# Activity
Pull out every line of the material below that contains the word "represents", matching case exactly.

---------- Records shown

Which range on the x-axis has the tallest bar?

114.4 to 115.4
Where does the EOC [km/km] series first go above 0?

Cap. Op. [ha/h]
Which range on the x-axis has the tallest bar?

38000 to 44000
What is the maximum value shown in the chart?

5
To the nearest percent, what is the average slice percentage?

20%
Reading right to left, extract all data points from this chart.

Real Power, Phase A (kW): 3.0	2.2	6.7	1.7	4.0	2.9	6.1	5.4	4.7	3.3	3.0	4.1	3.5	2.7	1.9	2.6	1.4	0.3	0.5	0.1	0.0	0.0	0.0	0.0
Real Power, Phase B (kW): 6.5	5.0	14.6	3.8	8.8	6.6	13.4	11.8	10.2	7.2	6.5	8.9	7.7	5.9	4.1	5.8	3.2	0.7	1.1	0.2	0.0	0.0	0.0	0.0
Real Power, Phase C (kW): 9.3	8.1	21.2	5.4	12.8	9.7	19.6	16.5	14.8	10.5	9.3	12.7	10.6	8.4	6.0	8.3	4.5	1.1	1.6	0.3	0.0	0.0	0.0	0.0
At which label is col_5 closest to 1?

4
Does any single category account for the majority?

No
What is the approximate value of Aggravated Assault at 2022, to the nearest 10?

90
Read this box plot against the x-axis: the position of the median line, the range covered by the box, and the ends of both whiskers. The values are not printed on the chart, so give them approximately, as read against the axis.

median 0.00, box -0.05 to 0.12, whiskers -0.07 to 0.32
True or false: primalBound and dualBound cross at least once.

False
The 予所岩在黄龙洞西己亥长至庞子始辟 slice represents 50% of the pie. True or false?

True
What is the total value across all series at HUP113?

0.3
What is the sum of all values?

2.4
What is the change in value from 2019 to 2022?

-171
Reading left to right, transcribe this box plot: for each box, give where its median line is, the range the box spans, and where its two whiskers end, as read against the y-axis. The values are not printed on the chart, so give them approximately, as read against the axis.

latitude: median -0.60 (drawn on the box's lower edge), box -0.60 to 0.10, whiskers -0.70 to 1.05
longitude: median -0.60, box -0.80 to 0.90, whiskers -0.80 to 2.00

--------------------

# Answer section
The 予所岩在黄龙洞西己亥长至庞子始辟 slice represents 50% of the pie. True or false?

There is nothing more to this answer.